PROBLEMS AND TASKS:
1. In the news update on the WRC public service talks, which years will the draft agreement cover?
2. Pick up the news update on the WRC public service talks after its last sentence and continue it.

GIVEN TEXT:
================================

010/17 News Update: WRC Public Sector Talks

To: Each Branch Secretary
Date:  8th June 2017
News Update: 010/17
Re:  Revised News Update – WRC Thursday 8th June 2017

 

Colleagues,
Please circulate to all members

The Public Service Talks ended this morning shortly after half two at the Workplace Relations Commission bringing to an end almost three weeks of negotiations involving over 20 ICTU affiliated trades unions including the CPSU.

A DRAFT Final text was presented to the unions by the WRC covering a wide range of issues including pay, pensions, new entrants pay and working hours. It will run from 2018 to 2020.

A range of CPSU related issues including HCO Uplifts were addressed positively as part of sectoral discussions and the details of these will follow.

An initial summary of the core elements of the Draft Agreement affecting all unions is set out below but further details will be circulated later on Thursday and Friday. The Executive Committee is being called to consider the details of the Agreement and the outcome of the sectoral discussions as they affect the CPSU in the coming days. Ultimately it will be for the members to decide on the Agreement in a national ballot which is to be arranged by Head Office subsequent to the discussions at the Executive Committee.

================================

GIVEN MATERIAL:
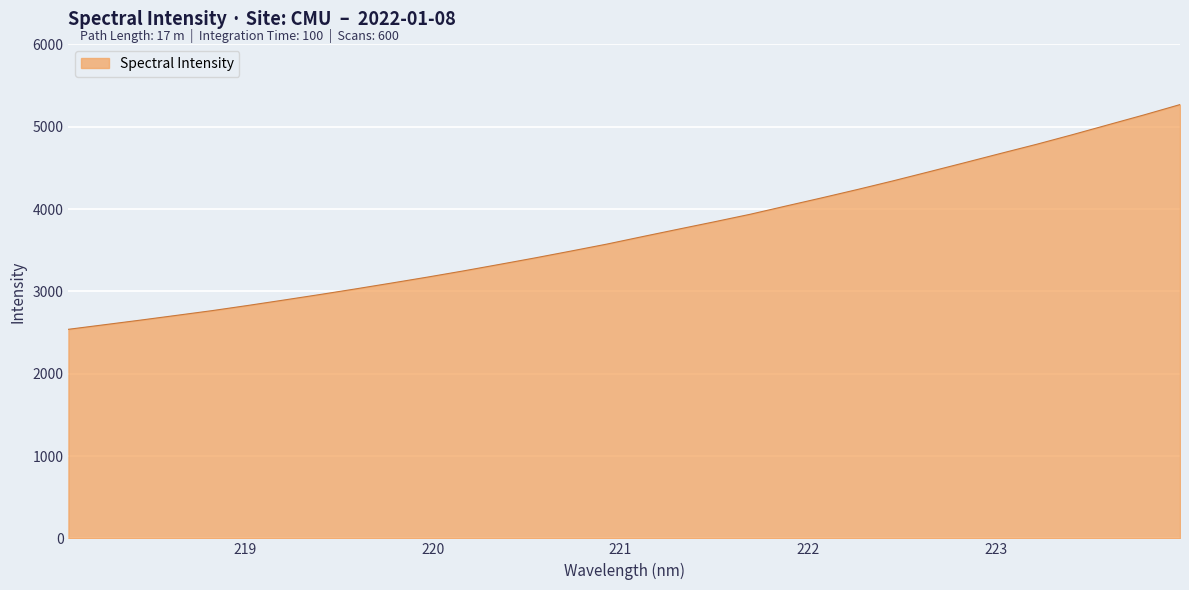

What is the difference between the maximum and minimum values?

2730.0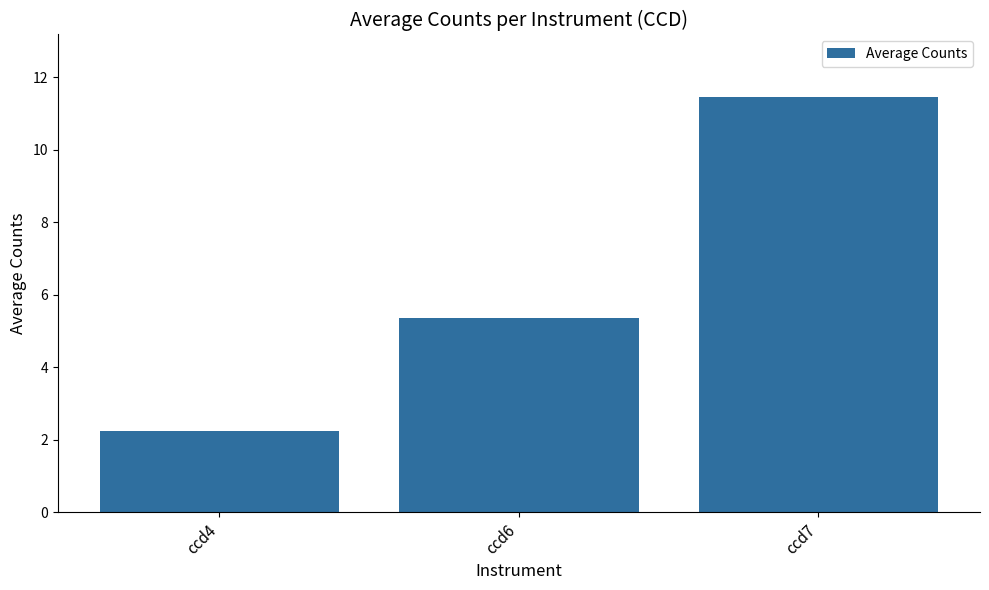

Which has a higher value, ccd7 or ccd6?

ccd7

================================

RESPONSE LIST:
1. It will run from 2018 to 2020.

2.
In summary the draft agreement provides for all of our members to exit the FEMPI pay cuts during the three years of the agreement while all members earning up to €34,500 will exit the pension levy (PRD). The PRD due on any member’s annual salary above that figure will have the PRD on that sum converted into a new superannuation deduction which is expected to be in the region of €300 a year at the max subject to the normal tax relief applicable. The value of pre 2013 pensions is protected. PRD on non-pensionable earnings will cease in 2019.

Although there were demands from the employer to radically change the terms of the protocol on Outsourcing including the introduction of a €10m threshold below which the protocol would not apply we were successful in preventing any such change.

Despite determined efforts we have not secured the reversal of the unpaid additional hours as Government were absolutely unwilling to offer any change. The draft agreement does however provide mechanisms which offer some scope to ameliorate the impact of the hours on members. While the two lower entry points have not been removed the agreement also provides a mechanism under which we can seek to address these during the period of the agreement.

The deal in percentage terms is better for lower earners than those on mid to higher rates of pay.

A more detailed analysis will be drafted over the next day or so and the full agreement and the outcomes specific to the CPSU such as the increase in the number of HCO uplifts will be considered by the Executive Committee.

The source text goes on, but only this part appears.